The family story, Gina tells me, is that they have owned it from when it was first made by John Wreghit of Patrington, Yorkshire.  I have done some research, and have found that John Wreghit (sometimes Wreghitt) was born around 1769 and died in 1845.  He is buried in the churchyard of St Patrick’s Church, Patrington.  He was apprenticed to Edward Hardy, clock and watchmaker of Kingston upon Hull, in December 1785, and in due course he himself took on an apprentice, John Potchit, in March 1801.  An apprenticeship lasted 7 years.  John Wreghit is listed as a watch and clock maker in trade directories between 1801 and 1841. In 1798 he married Ann Hopper.  It seems their son James followed his father into the clockmaking trade, before dying in 1831 at the young age of 29.  John and Ann had a number of children, not all of whom survived into adulthood – they reputedly had 9 daughters,   one of whom, Margaret, married a John Rank.  Margaret and John Rank’s grandson was Joseph Rank, who founded one of the largest flour milling and bakery companies in the UK in the 19th and 20th centuries, and which survived as part of Rank Hovis McDougall until 2007.  Joseph Rank was a significant philanthropist, and was father to the even more famous J Arthur Rank.
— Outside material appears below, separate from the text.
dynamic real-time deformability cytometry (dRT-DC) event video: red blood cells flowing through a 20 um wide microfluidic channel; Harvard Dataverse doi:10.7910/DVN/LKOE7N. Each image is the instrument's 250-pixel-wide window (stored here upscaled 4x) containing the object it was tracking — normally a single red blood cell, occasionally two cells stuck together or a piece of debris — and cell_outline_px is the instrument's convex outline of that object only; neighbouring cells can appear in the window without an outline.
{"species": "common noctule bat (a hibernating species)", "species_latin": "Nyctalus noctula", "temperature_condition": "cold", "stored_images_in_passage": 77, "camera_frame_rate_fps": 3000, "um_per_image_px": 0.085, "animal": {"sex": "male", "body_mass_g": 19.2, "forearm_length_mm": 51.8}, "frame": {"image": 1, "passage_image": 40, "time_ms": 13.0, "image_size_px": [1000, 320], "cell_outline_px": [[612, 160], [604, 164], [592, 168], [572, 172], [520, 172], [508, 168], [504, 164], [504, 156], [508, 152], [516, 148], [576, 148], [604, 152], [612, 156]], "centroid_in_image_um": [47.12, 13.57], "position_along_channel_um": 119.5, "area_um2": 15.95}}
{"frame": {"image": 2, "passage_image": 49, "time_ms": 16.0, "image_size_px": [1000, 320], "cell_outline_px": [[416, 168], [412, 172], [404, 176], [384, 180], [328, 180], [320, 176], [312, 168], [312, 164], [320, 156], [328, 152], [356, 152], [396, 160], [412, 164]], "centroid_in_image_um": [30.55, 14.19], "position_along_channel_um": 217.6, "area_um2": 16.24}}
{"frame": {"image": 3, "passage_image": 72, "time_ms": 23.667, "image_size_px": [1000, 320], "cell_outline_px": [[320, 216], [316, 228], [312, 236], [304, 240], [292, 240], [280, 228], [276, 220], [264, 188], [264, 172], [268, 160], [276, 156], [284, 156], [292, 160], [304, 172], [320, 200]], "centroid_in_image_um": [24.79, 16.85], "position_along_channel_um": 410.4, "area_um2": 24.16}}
The early years of the clock’s life are not recorded, but it is known to have been in Gina’s family by the beginning of the 20th century.  Gina remembers the clock “when I was knee high”, when it was owned by her Great Aunt Ada (her grandmother’s sister) and Great Uncle Albert.  “He was an ancient and very grumpy old man in a chair when I knew him – he must have been in his eighties when I was tiny.  They lived in a prestigious street in Hull.”

Early 20th century black and white wedding photograph

Ada and Albert’s wedding photograph has been handed down to Gina, and she now has it framed and displayed next to the clock.  The clock itself has been recently restored, and now ticks and chimes at the heart of Gina’s home.

Gina often thinks of what the clock has witnessed in the past two centuries.  It has marked births, and deaths.  Family members will have checked the time in trepidation, and in hope, as it measured the significant events and everyday rhythms of their lives.  Time will have seemed to crawl on dull days, or before some eagerly-awaited event, or flown by during family celebrations.  The clock will have made sure that children got to school, and grown-ups to work, on time.  The chimes will have counted down the hours during sleepless nights, and chivvied the tardy along by day.  The clock will have been the beating heart of a succession of family homes.

And now, each tick and chime connects Gina with the people, her kin, who stand behind her through those past two centuries.  I wonder if John Wreghit, as he crafted its mechanism in the days before Queen Victoria, could ever have imagined the significance and legacy his craftsmanship would have.